Killswitch Engage - Incarnate Review

Killswitch Engage - Incarnate
Killswitch Engage - Incarnate. Roadrunner Records

 Massachusetts’ Killswitch Engage carves out a niche between metal and metalcore on their latest release, Incarnate. KSE’s impressive catalog is a lineage of accessible records that makes them outliers from the club of “real metal” bands, like anything with Decapitated or Cannibal in their names. Incarnate - released March 11, 2016, on Roadrunner Records  -  will do nothing to open the door to the club. It may even put them back on the Grammy nomination list.

Incarnate as an Album

Incarnate is an “album” more so than their previous effort, Disarm the Descent. That album was a collection of hit singles that included the commercially exquisite “In Due Time.” Incarnate does not shirk from KSE’s formula of melody highlighted by cleanly-sung choruses and sandpaper vocals for the verses. KSE seems to have dialed up the lyrical content this time around, pushing the words closer together in the middle of the barbecue grill, and letting their instrumental performances sizzle more toward the sides.

This doesn't mean that the musicianship is sub-par. It is far from it, as KSE actually know how to write a song and cradle it into a proper arrangement. Incarnate roars when it is supposed to, pummels when it should, and soars in all the right places. Street cred aside, Killswitch Engage is a great metalcore group, perhaps the best of the genre.

Album Highlights

“Alone I Stand” and “Until the Day I Die” are examples of the album’s range. Adam Dutkiewicz and Joel Stroetzel on guitar along with lead singer Jesse Leach make for a strong core. “Alone I Stand” swells on guitars into a sonic blast so big that the vocals are buried down to highlight the effect. Justin Foley shines on the opening tom pounding, regardless of an oddly down-tuned floor tom that booms more than it should.

Foley’s drumming is seamlessly plugged into the arrangements, which allows him to scramble up the kick patterns when he’s pushed up into the mix. “Alone I Stand” has a heart-skip pattern in the beginning that puts a yellow highlighter on the rush to get to the pre-chorus. The song is an obvious opener and sports an edge that the rest of the album tends to downplay.

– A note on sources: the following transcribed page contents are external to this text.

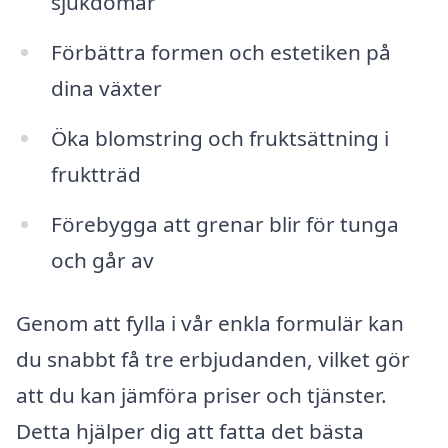
sjukdomar
Förbättra formen och estetiken på
dina växter
Öka blomstring och fruktsättning i
fruktträd
Förebygga att grenar blir för tunga
och går av
Genom att fylla i vår enkla formulär kan
du snabbt få tre erbjudanden, vilket gör
att du kan jämföra priser och tjänster.
Detta hjälper dig att fatta det bästa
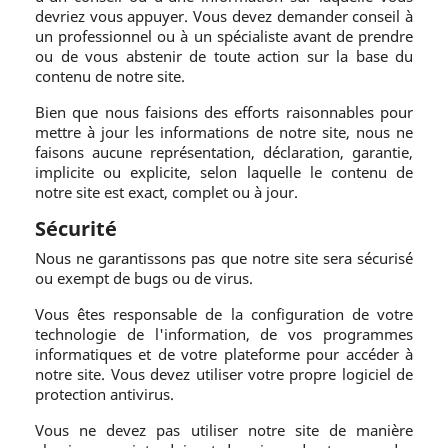
devriez vous appuyer. Vous devez demander conseil à
un professionnel ou à un spécialiste avant de prendre
ou de vous abstenir de toute action sur la base du
contenu de notre site.
Bien que nous faisions des efforts raisonnables pour
mettre à jour les informations de notre site, nous ne
faisons aucune représentation, déclaration, garantie,
implicite ou explicite, selon laquelle le contenu de
notre site est exact, complet ou à jour.
Sécurité
Nous ne garantissons pas que notre site sera sécurisé
ou exempt de bugs ou de virus.
Vous êtes responsable de la configuration de votre
technologie de l'information, de vos programmes
informatiques et de votre plateforme pour accéder à
notre site. Vous devez utiliser votre propre logiciel de
protection antivirus.
Vous ne devez pas utiliser notre site de manière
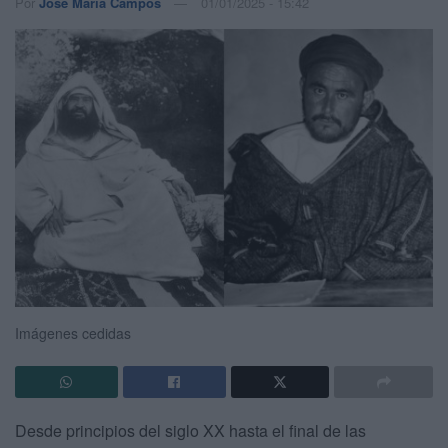
Por
José María Campos
01/01/2025 - 15:42
Imágenes cedidas
Desde principios del siglo XX hasta el final de las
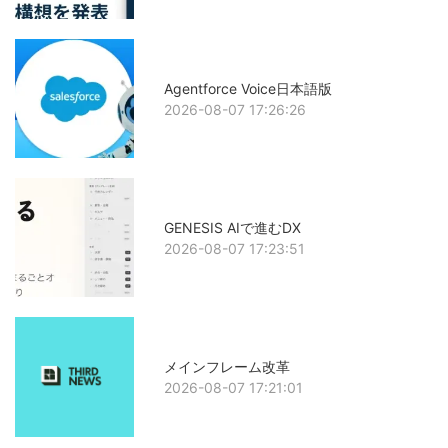
Agentforce Voice日本語版
2026-08-07 17:26:26
GENESIS AIで進むDX
2026-08-07 17:23:51
メインフレーム改革
2026-08-07 17:21:01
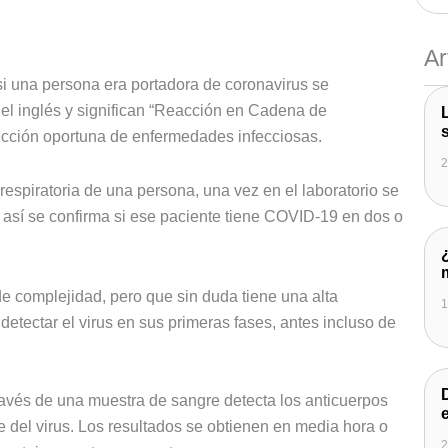
Ar
i una persona era portadora de coronavirus se
el inglés y significan “Reacción en Cadena de
ección oportuna de enfermedades infecciosas.
2
spiratoria de una persona, una vez en el laboratorio se
 y así se confirma si ese paciente tiene COVID-19 en dos o
e complejidad, pero que sin duda tiene una alta
1
detectar el virus en sus primeras fases, antes incluso de
ravés de una muestra de sangre detecta los anticuerpos
 del virus. Los resultados se obtienen en media hora o
2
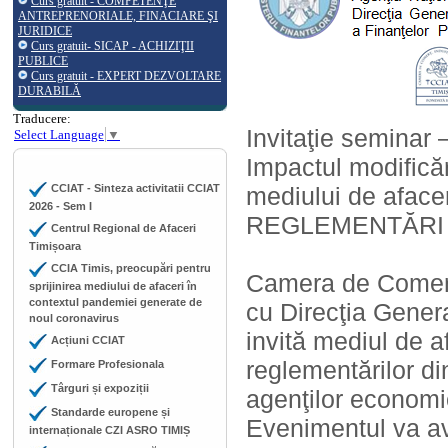
Curs gratuit - COMPETENŢE
ANTREPRENORIALE, FINACIARE ŞI
JURIDICE
Curs gratuit- SICAP - ACHIZIŢII
PUBLICE
Curs gratuit - EXPERT DEZVOLTARE
DURABILĂ
Traducere:
Invitaţie seminar 
Select Language
▼
Impactul modificăr
CCIAT - Sinteza activitatii CCIAT
mediului de afacer
2026 - Sem I
REGLEMENTĂRI 
Centrul Regional de Afaceri
Timișoara
CCIA Timis, preocupări pentru
Camera de Comerţ, 
sprijinirea mediului de afaceri în
contextul pandemiei generate de
cu Direcţia Gener
noul coronavirus
invită mediul de a
Acțiuni CCIAT
reglementărilor di
Formare Profesionala
Târguri și expoziții
agenţilor economi
Standarde europene și
Evenimentul va av
internaționale CZI ASRO TIMIȘ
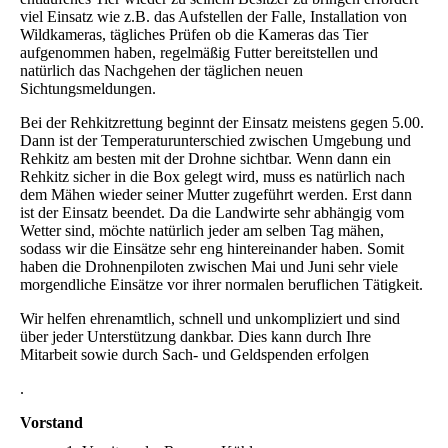
viel Einsatz wie z.B. das Aufstellen der Falle, Installation von
Wildkameras, tägliches Prüfen ob die Kameras das Tier
aufgenommen haben, regelmäßig Futter bereitstellen und
natürlich das Nachgehen der täglichen neuen
Sichtungsmeldungen.
Bei der Rehkitzrettung beginnt der Einsatz meistens gegen 5.00.
Dann ist der Temperaturunterschied zwischen Umgebung und
Rehkitz am besten mit der Drohne sichtbar. Wenn dann ein
Rehkitz sicher in die Box gelegt wird, muss es natürlich nach
dem Mähen wieder seiner Mutter zugeführt werden. Erst dann
ist der Einsatz beendet. Da die Landwirte sehr abhängig vom
Wetter sind, möchte natürlich jeder am selben Tag mähen,
sodass wir die Einsätze sehr eng hintereinander haben. Somit
haben die Drohnenpiloten zwischen Mai und Juni sehr viele
morgendliche Einsätze vor ihrer normalen beruflichen Tätigkeit.
Wir helfen ehrenamtlich, schnell und unkompliziert und sind
über jeder Unterstützung dankbar. Dies kann durch Ihre
Mitarbeit sowie durch Sach- und Geldspenden erfolgen
.
Vorstand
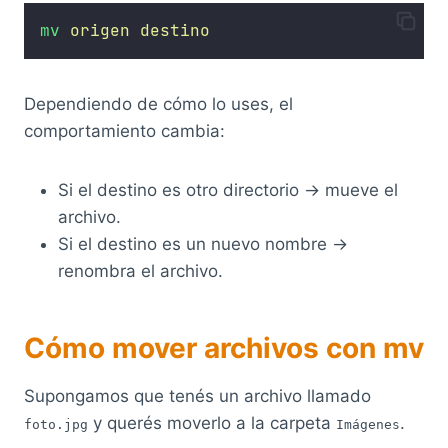
mv
origen
destino
Dependiendo de cómo lo uses, el
comportamiento cambia:
Si el destino es otro directorio → mueve el
archivo.
Si el destino es un nuevo nombre →
renombra el archivo.
Cómo mover archivos con mv
Supongamos que tenés un archivo llamado
y querés moverlo a la carpeta
.
foto.jpg
Imágenes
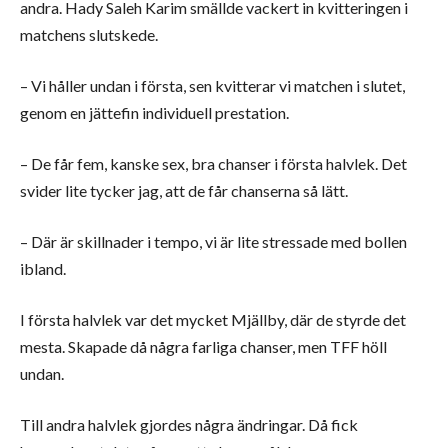
andra. Hady Saleh Karim smällde vackert in kvitteringen i
matchens slutskede.
– Vi håller undan i första, sen kvitterar vi matchen i slutet,
genom en jättefin individuell prestation.
– De får fem, kanske sex, bra chanser i första halvlek. Det
svider lite tycker jag, att de får chanserna så lätt.
– Där är skillnader i tempo, vi är lite stressade med bollen
ibland.
I första halvlek var det mycket Mjällby, där de styrde det
mesta. Skapade då några farliga chanser, men TFF höll
undan.
Till andra halvlek gjordes några ändringar. Då fick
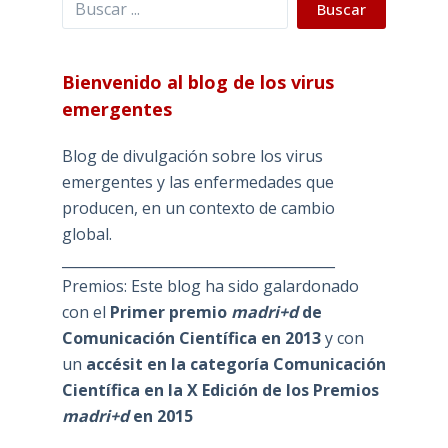
Buscar
Bienvenido al blog de los virus
emergentes
Blog de divulgación sobre los virus
emergentes y las enfermedades que
producen, en un contexto de cambio
global.
_______________________________________
Premios: Este blog ha sido galardonado
con el
Primer premio
madri+d
de
Comunicación Científica en 2013
y con
un
accésit en la categoría Comunicación
Científica en la X Edición de los Premios
madri+d
en 2015
_______________________________________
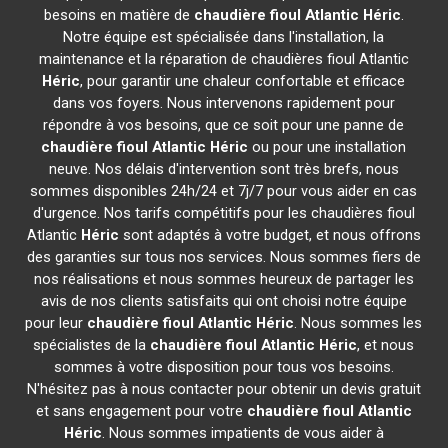
besoins en matière de
chaudière fioul Atlantic
Héric
.
Notre équipe est spécialisée dans l'installation, la
maintenance et la réparation de chaudières fioul Atlantic
Héric
, pour garantir une chaleur confortable et efficace
dans vos foyers. Nous intervenons rapidement pour
répondre à vos besoins, que ce soit pour une panne de
chaudière fioul Atlantic
Héric
ou pour une installation
neuve. Nos délais d'intervention sont très brefs, nous
sommes disponibles 24h/24 et 7j/7 pour vous aider en cas
d'urgence. Nos tarifs compétitifs pour les chaudières fioul
Atlantic
Héric
sont adaptés à votre budget, et nous offrons
des garanties sur tous nos services. Nous sommes fiers de
nos réalisations et nous sommes heureux de partager les
avis de nos clients satisfaits qui ont choisi notre équipe
pour leur
chaudière fioul Atlantic
Héric
. Nous sommes les
spécialistes de la
chaudière fioul Atlantic
Héric
, et nous
sommes à votre disposition pour tous vos besoins.
N'hésitez pas à nous contacter pour obtenir un devis gratuit
et sans engagement pour votre
chaudière fioul Atlantic
Héric
. Nous sommes impatients de vous aider à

“Until the Day I Die” is straight metalcore and intermingles clean and harsh singing on the choruses. It’s a frenetic exercise that is a smaller song, but in its own way hones the edginess a knob-turn past “Alone I Stand.” Gang vocals even sneak their way in at judicious points. “The Great Deceit,” probably a contender for single-release, is the album’s true rager.

The overall theme of the album is open to interpretation. See if you can guess where they are going with titles such as “Cut Me Loose,” “Just Let Go” and “The Quiet Distress.” We’ve got to get out of this place, whatever or wherever that place might be. “Embrace the Journey…Upraised,” is the longest song of the bunch and contains the greatest urgency in trying to get a point across. A bass part dances around an intro with a plodding beat before working into a thrash, pause and repeat pattern. The song’s soaring refrain that loops around “….the searching that’s my last refrain” lyric splays out into a repeated shout of “I still believe…,” and eventually ends with double-time drums and half-note vocals accompanied by a heartbreaker of a guitar line that tolls a plaintive progression.

“Quiet Distress” passes like three-minute filler before Incarnate twists open the cap on the energy drink and pours out the aforementioned “Until the Day I Die.” Killswitch Engage only let the album’s pace sag at this one transition in the track arrangement. Otherwise, Incarnate is album of prime cuts, all chopped from the same animal.